(Условие задачи)
Напишите продолжение воспоминаний о совместной работе с Этушем над спектаклями, начав сразу после последнего предложения отрывка.

(Предоставленный отрывок)
Этуш настаивал на протяжении нескольких лет, и в конце концов я согласился. Стали искать пьесу. Я предложил «Цену» Миллера. Этуш не одобрил:

— Нет, это ставить нельзя.

— Почему?

— Антисемитская пьеса.

— Господь с вами, а Миллер-то кто?!

— Нет, нет и нет!

Вроде бы остановились на «Ромуле Великом» Фридриха Дюрренматта. Но Этушу не нравился перевод, и я пригласил Григория Горина, чтобы адаптировал текст под актера. Беседовали все вместе часа два в кабинете Этуша. Когда вышли, Горин сказал: «Бросьте эту затею, с ним не совладаете, вы говорите правильные вещи, но его не переубедишь». Тогда в дело вмешалась известный театровед Инна Люциановна Вишневская:

— Ну что вы дурака валяете? Нужно, чтобы была главная роль и текста немного?

— Да!

— Господи, «Дядюшкин сон» Достоевского.

Мы с Павлом Любимцевым сделали инсценировку, и родился спектакль, который шел на Вахтанговской сцене семнадцать лет при полных аншлагах.

Сказать, что репетировать мне было непросто, — значит ничего не сказать. Характер у Владимира Абрамовича, как известно, был о-го-го какой! Невероятного обаяния и пленительного юмора, он иной раз становился невероятно грозным господином. Вот придумал я, что дядюшка меняет парики. Этому есть подсказка в авторском тексте. Этуш возражал:

— Нет, это формализм!

— Ну вы же меняете галстуки, костюмы, туфли? А парики — часть костюма вашего Князя.

— Нет! И не спорь! Я народный артист и профессор!

— Я, между прочим, Владимир Абрамович, вашими стараниями тоже профессор!

Прошло два месяца, перед одним из первых прогонов Этуш спрашивает:

— Ну, где твои парики?

— Как где, на складе. Вы же от них отказались!

— Давай попробуем.

И такие у нас были… эпизоды.

Никак, помню, не получался финальный монолог. Я взял его из «Подростка», там тоже есть старый князь. Что-то подправил, но все равно… И тут Владимир Абрамович попал в автокатастрофу. Он побывал ТАМ. Вернулся каким-то… другим человеком, на многие вещи стал смотреть иначе. Каждый раз, когда Этуш произносил в финале: «Зачем я жил? Ради чего я прожил всю свою жизнь? Почему эта жизнь так коротка?» — зал замирал. А затем взрывался овацией, когда он медленно нетвердой походкой покидал сцену. Комок в горле…

К девяностолетию театра Римас Туминас предложил идею спектакля, в котором были бы заняты все мэтры вахтанговской сцены. Так в репертуаре появилась легендарная «Пристань». С каждым народным артистом работал свой режиссер, и мне Туминас подарил еще одну встречу с Владимиром Абрамовичем… в той самой «Цене» Миллера.

(Предоставленные строки)
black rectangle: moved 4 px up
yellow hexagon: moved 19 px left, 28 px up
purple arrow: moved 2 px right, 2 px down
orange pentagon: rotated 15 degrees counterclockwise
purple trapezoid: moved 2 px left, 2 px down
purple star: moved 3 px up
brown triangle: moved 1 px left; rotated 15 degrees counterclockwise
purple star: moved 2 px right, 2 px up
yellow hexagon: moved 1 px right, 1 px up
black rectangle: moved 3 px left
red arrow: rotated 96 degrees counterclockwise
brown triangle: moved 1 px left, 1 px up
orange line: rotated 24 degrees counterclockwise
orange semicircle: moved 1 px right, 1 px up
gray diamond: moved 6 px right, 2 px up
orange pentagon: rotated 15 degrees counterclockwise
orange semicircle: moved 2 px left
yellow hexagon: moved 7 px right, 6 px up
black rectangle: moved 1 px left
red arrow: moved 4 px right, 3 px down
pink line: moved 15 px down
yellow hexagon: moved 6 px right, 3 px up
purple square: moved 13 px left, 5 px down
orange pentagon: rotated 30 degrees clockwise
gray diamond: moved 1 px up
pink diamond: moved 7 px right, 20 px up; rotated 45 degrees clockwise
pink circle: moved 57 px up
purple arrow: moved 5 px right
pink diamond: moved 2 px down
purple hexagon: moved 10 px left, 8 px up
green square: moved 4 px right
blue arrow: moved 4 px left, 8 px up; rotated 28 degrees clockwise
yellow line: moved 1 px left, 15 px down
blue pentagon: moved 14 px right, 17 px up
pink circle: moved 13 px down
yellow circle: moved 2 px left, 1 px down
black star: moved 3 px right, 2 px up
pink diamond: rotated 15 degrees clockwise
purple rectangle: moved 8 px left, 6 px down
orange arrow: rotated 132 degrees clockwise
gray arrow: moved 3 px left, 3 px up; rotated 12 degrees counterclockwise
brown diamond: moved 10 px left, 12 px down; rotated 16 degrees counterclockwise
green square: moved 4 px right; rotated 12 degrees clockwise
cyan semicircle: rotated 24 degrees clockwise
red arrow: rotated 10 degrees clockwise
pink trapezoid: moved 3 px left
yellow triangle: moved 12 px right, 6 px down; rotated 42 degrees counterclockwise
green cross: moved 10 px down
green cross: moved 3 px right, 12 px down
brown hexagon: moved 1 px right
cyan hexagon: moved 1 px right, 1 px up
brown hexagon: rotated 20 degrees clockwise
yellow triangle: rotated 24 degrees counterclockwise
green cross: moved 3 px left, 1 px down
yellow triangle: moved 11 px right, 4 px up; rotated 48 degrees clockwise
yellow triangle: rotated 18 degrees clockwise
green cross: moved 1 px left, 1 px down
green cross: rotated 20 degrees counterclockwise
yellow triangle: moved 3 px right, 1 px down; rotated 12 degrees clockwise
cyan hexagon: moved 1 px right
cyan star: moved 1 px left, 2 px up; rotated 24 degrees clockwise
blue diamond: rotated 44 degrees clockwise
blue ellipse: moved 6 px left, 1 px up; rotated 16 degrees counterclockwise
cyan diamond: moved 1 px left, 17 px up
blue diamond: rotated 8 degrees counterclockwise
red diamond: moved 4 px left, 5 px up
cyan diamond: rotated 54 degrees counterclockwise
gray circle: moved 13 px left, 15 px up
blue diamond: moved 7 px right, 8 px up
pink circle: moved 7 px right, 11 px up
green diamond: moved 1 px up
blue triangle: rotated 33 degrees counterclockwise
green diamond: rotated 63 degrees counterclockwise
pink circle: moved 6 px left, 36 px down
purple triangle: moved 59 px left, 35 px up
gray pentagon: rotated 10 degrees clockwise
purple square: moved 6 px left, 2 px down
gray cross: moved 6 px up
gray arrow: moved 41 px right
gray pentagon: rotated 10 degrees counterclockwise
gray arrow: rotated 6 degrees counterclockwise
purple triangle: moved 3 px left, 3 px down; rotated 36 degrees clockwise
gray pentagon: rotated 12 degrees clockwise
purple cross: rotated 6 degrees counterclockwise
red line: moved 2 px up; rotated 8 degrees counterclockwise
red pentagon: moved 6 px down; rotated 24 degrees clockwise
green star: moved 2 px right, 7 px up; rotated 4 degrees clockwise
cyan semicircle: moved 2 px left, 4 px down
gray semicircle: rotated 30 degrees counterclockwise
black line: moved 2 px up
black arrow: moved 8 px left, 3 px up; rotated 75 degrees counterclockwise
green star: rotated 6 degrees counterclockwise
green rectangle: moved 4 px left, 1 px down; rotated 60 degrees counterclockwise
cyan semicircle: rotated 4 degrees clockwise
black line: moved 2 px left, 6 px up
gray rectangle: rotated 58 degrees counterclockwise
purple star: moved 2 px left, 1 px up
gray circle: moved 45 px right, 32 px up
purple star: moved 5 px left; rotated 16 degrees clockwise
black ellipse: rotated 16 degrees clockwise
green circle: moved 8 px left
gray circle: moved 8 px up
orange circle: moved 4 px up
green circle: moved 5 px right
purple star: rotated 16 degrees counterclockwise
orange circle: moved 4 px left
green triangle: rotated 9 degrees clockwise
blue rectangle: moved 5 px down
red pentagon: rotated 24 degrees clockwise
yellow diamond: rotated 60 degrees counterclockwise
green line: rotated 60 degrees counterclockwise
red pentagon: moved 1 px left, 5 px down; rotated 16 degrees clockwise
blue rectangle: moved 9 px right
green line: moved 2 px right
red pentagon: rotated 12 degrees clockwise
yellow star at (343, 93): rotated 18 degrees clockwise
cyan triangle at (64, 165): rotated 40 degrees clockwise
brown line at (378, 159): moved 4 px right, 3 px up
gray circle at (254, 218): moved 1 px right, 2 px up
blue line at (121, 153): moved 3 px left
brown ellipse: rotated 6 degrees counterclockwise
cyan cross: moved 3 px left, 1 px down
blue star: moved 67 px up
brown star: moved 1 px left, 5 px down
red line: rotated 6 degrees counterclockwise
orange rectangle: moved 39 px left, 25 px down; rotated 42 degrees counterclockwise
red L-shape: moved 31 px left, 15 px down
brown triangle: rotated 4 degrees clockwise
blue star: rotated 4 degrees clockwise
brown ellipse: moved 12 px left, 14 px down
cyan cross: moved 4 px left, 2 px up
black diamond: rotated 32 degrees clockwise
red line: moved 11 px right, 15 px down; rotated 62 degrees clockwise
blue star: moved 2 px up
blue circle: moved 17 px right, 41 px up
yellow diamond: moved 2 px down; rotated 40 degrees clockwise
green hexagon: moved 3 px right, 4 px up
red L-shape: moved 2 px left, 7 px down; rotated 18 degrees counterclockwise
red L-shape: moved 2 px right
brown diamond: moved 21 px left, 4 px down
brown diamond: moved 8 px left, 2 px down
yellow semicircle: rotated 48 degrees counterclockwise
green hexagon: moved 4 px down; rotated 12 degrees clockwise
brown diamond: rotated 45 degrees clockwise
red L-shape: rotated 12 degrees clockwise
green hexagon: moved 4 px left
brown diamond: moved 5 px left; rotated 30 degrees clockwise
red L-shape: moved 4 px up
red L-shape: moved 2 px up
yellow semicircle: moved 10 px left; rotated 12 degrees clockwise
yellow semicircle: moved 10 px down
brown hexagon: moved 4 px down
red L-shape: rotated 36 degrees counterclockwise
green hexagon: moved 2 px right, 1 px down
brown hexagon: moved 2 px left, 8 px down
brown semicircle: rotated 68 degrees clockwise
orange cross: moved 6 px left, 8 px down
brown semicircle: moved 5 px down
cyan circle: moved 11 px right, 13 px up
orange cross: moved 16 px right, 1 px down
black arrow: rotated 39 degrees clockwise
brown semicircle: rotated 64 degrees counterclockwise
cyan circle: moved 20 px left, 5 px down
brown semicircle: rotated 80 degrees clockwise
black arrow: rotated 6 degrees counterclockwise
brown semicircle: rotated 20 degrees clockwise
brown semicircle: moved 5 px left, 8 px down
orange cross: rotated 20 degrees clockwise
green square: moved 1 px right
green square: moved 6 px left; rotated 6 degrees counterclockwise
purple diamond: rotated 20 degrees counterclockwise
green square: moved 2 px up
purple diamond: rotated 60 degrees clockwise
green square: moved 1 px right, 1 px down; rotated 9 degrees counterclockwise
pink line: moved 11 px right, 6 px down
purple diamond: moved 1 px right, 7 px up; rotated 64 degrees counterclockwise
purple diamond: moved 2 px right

(Ответ на задание)
Последней нашей совместной работой с Этушем стал «Бенефис» по пьесе Надежды Птушкиной «Пока она умирала», где он сыграл… мать героини. Я долго не знал, как оправдать это фарсовое решение. Наконец одним прекрасным утром вспомнил товарища по театру, заведующего монтировочным цехом Сашу Озерова, который, выйдя на пенсию и понимая, что без театра жить не сможет, решил перейти в охранники. Дальше все встало на место. Придумал такой ход: премьера, которую невозможно отменить, исполнительница главной роли застряла на съемках, и директор принимает неожиданное решение экстренно заменить ее… бывшим актером, а ныне штатным пожарным.

— Расскажите о работе с Юлией Борисовой.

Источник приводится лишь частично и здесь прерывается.